What is being asked
Give the entries again in full. Nothing may be altered.

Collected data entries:
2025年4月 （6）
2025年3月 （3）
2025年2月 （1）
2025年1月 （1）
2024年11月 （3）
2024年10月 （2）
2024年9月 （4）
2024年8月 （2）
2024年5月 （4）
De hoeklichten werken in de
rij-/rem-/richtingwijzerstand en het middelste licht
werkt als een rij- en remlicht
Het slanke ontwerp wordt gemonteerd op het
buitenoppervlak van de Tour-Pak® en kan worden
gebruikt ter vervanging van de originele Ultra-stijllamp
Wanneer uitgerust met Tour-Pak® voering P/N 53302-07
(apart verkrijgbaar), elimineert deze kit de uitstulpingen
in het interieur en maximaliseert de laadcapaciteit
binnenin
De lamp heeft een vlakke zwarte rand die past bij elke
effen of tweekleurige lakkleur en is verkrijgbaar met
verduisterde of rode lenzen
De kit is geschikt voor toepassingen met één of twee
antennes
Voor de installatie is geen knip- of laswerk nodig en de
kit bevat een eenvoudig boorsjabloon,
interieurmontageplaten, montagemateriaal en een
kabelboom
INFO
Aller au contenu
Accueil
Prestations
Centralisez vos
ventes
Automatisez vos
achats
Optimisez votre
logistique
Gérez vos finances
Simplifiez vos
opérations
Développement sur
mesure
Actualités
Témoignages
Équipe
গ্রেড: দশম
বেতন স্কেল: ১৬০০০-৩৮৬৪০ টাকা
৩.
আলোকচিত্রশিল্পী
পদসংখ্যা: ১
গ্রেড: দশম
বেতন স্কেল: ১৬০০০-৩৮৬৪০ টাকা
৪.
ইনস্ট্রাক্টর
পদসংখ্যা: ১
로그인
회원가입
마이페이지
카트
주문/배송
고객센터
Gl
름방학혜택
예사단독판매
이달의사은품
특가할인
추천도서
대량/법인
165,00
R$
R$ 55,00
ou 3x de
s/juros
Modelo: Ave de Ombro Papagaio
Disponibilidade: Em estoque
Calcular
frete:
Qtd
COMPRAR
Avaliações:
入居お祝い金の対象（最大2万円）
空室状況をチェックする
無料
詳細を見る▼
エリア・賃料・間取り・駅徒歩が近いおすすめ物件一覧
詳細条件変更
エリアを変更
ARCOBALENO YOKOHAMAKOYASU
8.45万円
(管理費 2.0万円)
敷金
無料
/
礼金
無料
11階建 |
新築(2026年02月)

Task solution
2025年4月 （6）
2025年3月 （3）
2025年2月 （1）
2025年1月 （1）
2024年11月 （3）
2024年10月 （2）
2024年9月 （4）
2024年8月 （2）
2024年5月 （4）
De hoeklichten werken in de
rij-/rem-/richtingwijzerstand en het middelste licht
werkt als een rij- en remlicht
Het slanke ontwerp wordt gemonteerd op het
buitenoppervlak van de Tour-Pak® en kan worden
gebruikt ter vervanging van de originele Ultra-stijllamp
Wanneer uitgerust met Tour-Pak® voering P/N 53302-07
(apart verkrijgbaar), elimineert deze kit de uitstulpingen
in het interieur en maximaliseert de laadcapaciteit
binnenin
De lamp heeft een vlakke zwarte rand die past bij elke
effen of tweekleurige lakkleur en is verkrijgbaar met
verduisterde of rode lenzen
De kit is geschikt voor toepassingen met één of twee
antennes
Voor de installatie is geen knip- of laswerk nodig en de
kit bevat een eenvoudig boorsjabloon,
interieurmontageplaten, montagemateriaal en een
kabelboom
INFO
Aller au contenu
Accueil
Prestations
Centralisez vos
ventes
Automatisez vos
achats
Optimisez votre
logistique
Gérez vos finances
Simplifiez vos
opérations
Développement sur
mesure
Actualités
Témoignages
Équipe
গ্রেড: দশম
বেতন স্কেল: ১৬০০০-৩৮৬৪০ টাকা
৩.
আলোকচিত্রশিল্পী
পদসংখ্যা: ১
গ্রেড: দশম
বেতন স্কেল: ১৬০০০-৩৮৬৪০ টাকা
৪.
ইনস্ট্রাক্টর
পদসংখ্যা: ১
로그인
회원가입
마이페이지
카트
주문/배송
고객센터
Gl
름방학혜택
예사단독판매
이달의사은품
특가할인
추천도서
대량/법인
165,00
R$
R$ 55,00
ou 3x de
s/juros
Modelo: Ave de Ombro Papagaio
Disponibilidade: Em estoque
Calcular
frete:
Qtd
COMPRAR
Avaliações:
入居お祝い金の対象（最大2万円）
空室状況をチェックする
無料
詳細を見る▼
エリア・賃料・間取り・駅徒歩が近いおすすめ物件一覧
詳細条件変更
エリアを変更
ARCOBALENO YOKOHAMAKOYASU
8.45万円
(管理費 2.0万円)
敷金
無料
/
礼金
無料
11階建 |
新築(2026年02月)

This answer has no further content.